Conditional Diffusion for Grayscale Image Colorization

Jyothi Swaroop | Jun 1, 2025

Overview

A conditional diffusion model for grayscale image colorization, built entirely from scratch in PyTorch — forward noising process, noise schedule, U-Net, EMA, and reverse diffusion loop. The grayscale image acts as the conditioning signal, concatenated as an additional channel to the noisy RGB image at each denoising step.

Dataset

Source images come from the CelebA-HQ dataset (korexyz/celeba-hq-256x256). Each image is resized to 128×128 and paired with its grayscale version. The resulting dataset is pushed to HuggingFace (kjswaroopNU/celebahq-128-gray) and loaded directly during training.

Split	Samples
Train	28,000
Validation	1,000
Test	1,000

Forward Process

The forward noising process uses an offset cosine schedule over T = 1000 timesteps. Signal and noise rates satisfy the identity signal² + noise² = 1:

$$x_t = \text{signal_rate}(t) \cdot x_0 + \text{noise_rate}(t) \cdot \epsilon, \quad \epsilon \sim \mathcal{N}(0, I)$$

The schedule interpolates angles between a max_signal_rate of 0.95 and min_signal_rate of 0.02, keeping signal-to-noise well-behaved at both ends.

U-Net

The U-Net is written from scratch with the following structure:

Block	Details
DownBlock	2× ResidualBlock + AvgPool2d
Bottleneck	2× ResidualBlock
UpBlock	Bilinear upsample + 2× ResidualBlock with skip connections
Activation	SiLU throughout

The noise variance is injected via a sinusoidal embedding (log-spaced frequencies, sin + cos concatenated), upsampled to 128×128 and concatenated after the first convolution. The grayscale conditioning is concatenated to the noisy RGB input, giving the network 4 input channels.

Training

The network is trained to predict the noise $\epsilon$ added at each timestep (MSE loss). An EMA copy of the U-Net (decay = 0.999) is maintained throughout and used exclusively at inference time for smoother outputs.

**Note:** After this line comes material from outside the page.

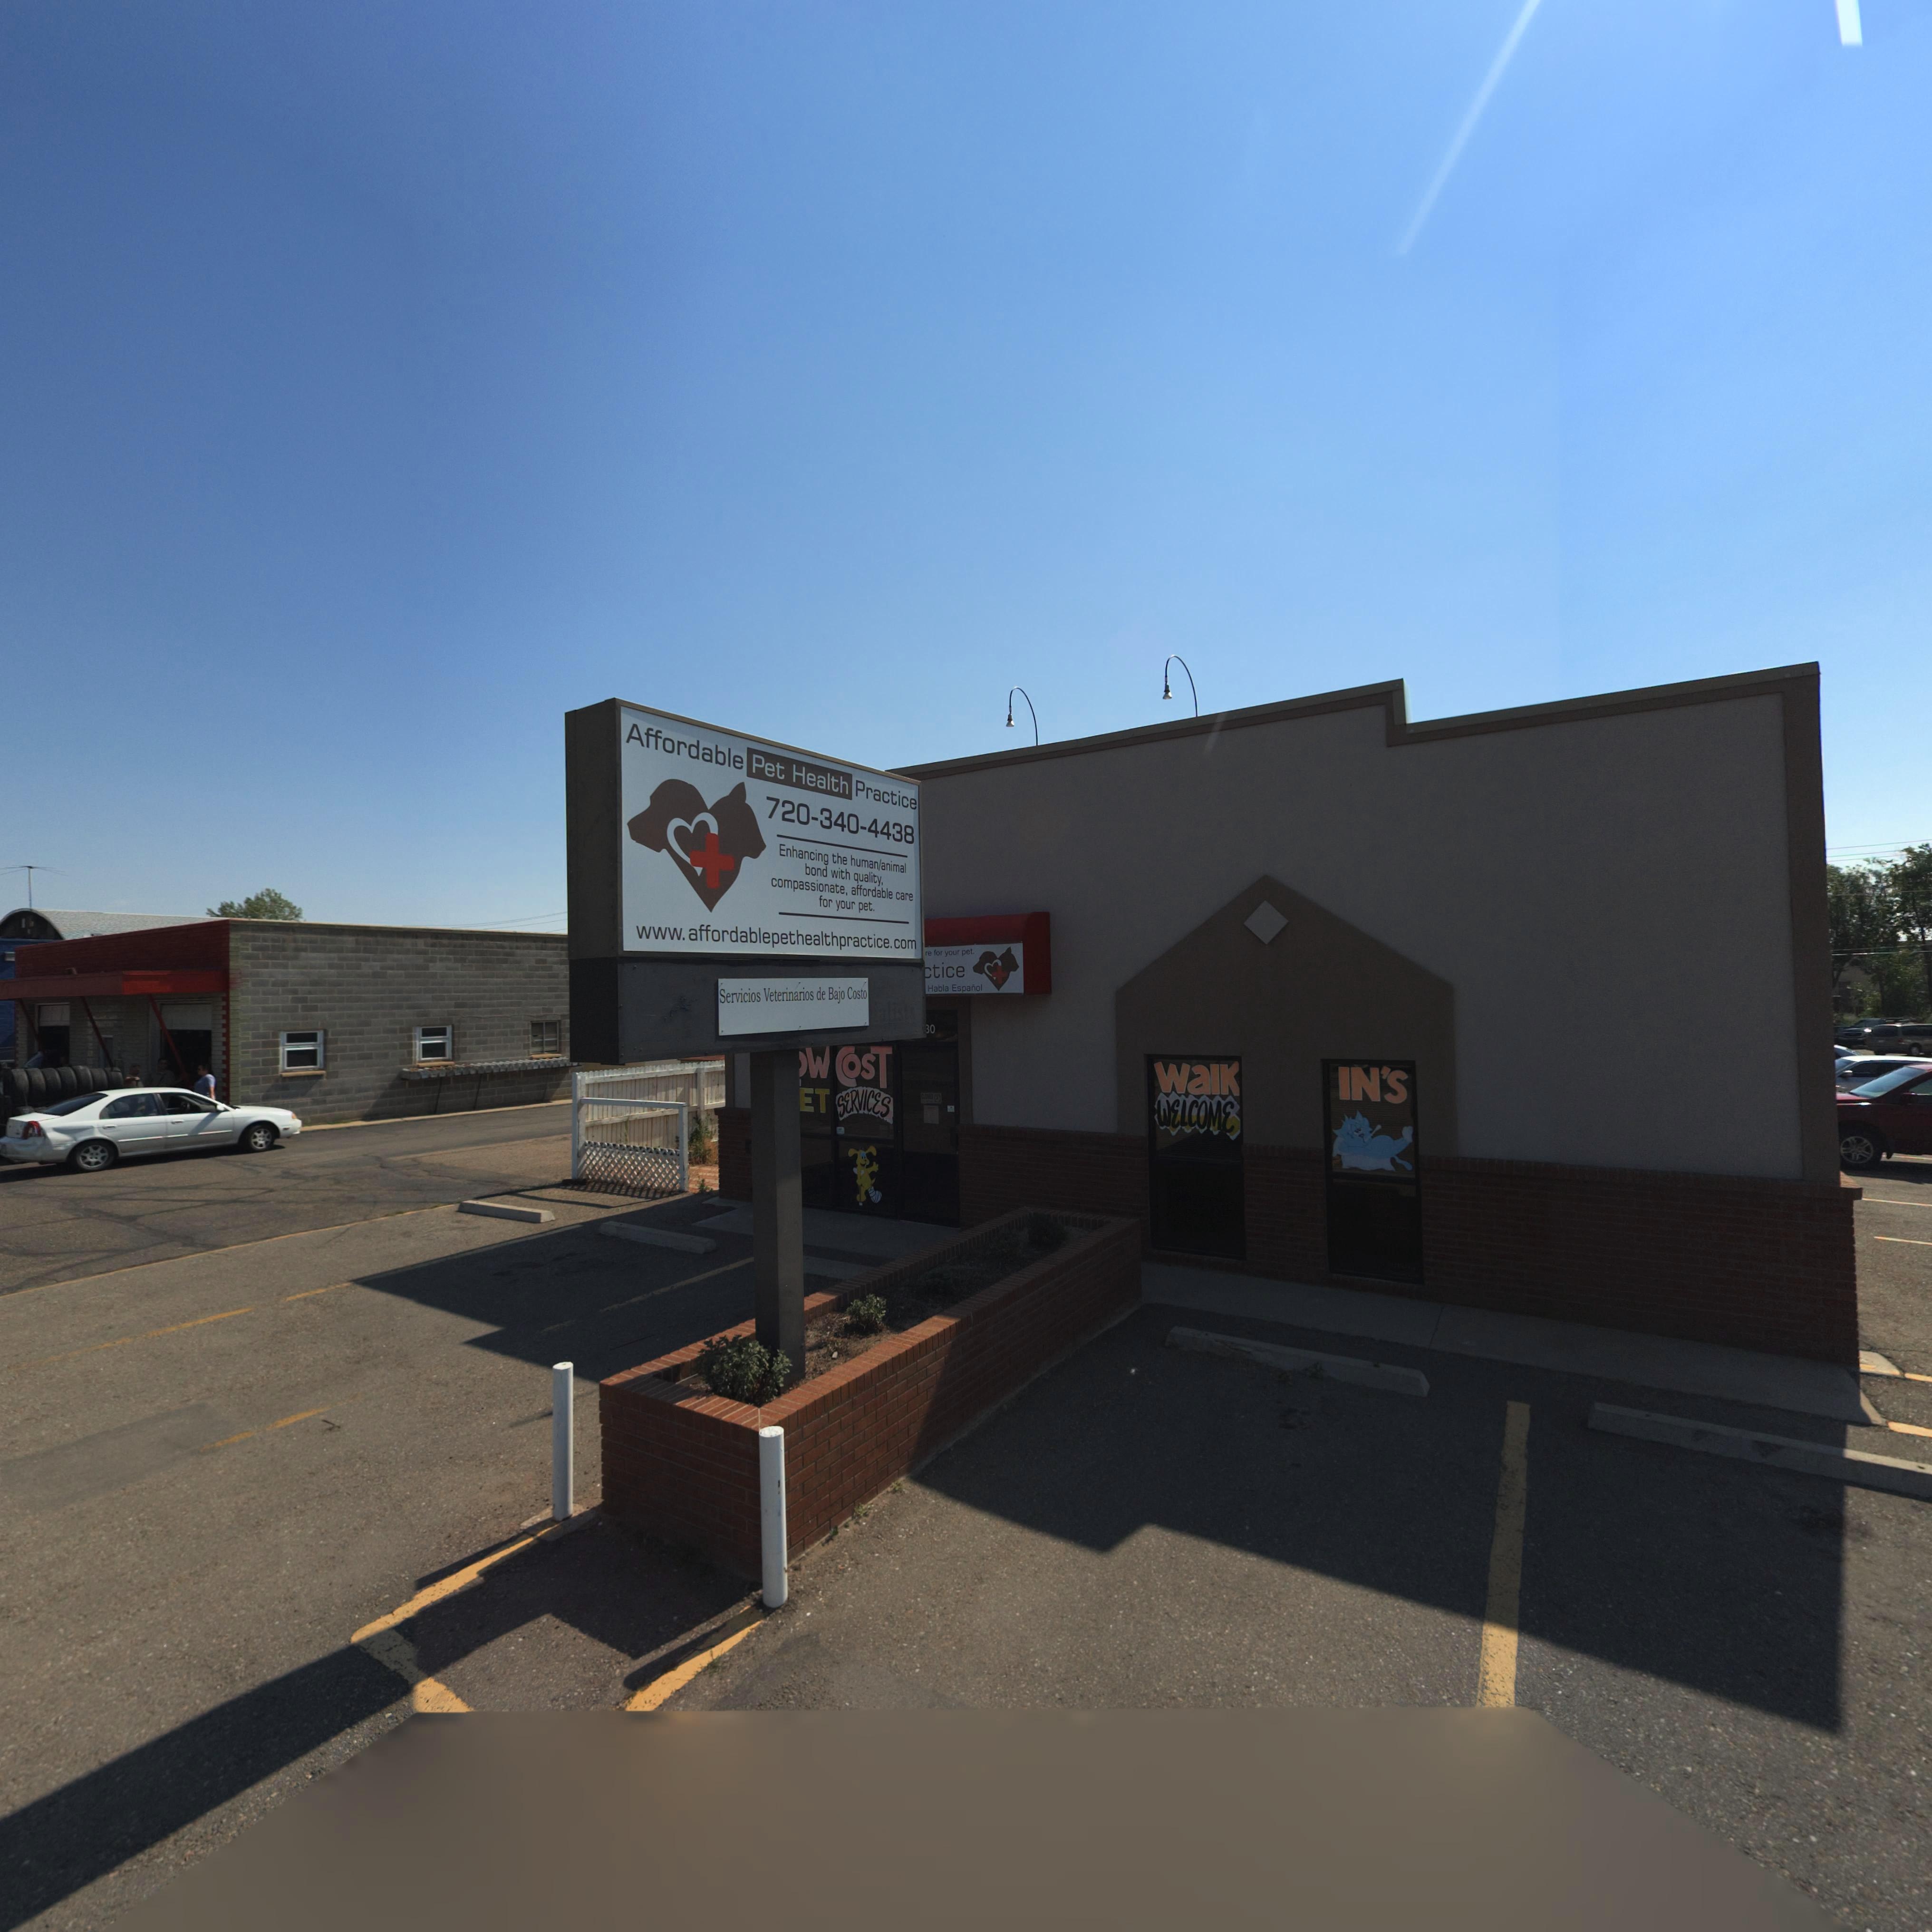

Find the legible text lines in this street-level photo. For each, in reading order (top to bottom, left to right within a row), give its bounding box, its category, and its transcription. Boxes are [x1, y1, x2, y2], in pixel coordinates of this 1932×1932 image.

[624, 722, 918, 811] BusinessName: Affordable Pet Health Practice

A subtle bug was caught during development: BatchNorm buffers (running mean/variance) are not touched by model.parameters(), so the EMA network was computing fresh batch statistics at inference instead of using the accumulated training stats. The fix copies buffers explicitly alongside weight averaging each step.

Gradio UI

Running python src/eval.py launches a Gradio web app for interactive inference. Upload any grayscale image, set the number of diffusion steps (10–100), and the number of colorized samples to generate (1–8). The EMA network runs the full reverse diffusion loop and returns the colorized outputs in a gallery — no code required.

MLOps

Hydra — all hyperparameters live in configs/config.yaml and are overridable from the CLI (python src/train.py lr=0.0001 batch_size=64), making every run reproducible without touching source code.
Weights & Biases — per-step loss, per-epoch loss, and sample grids (grayscale / generated / ground truth) logged every 10 epochs.
Checkpoints saved every 50 epochs; training resumes from any checkpoint via resume=true.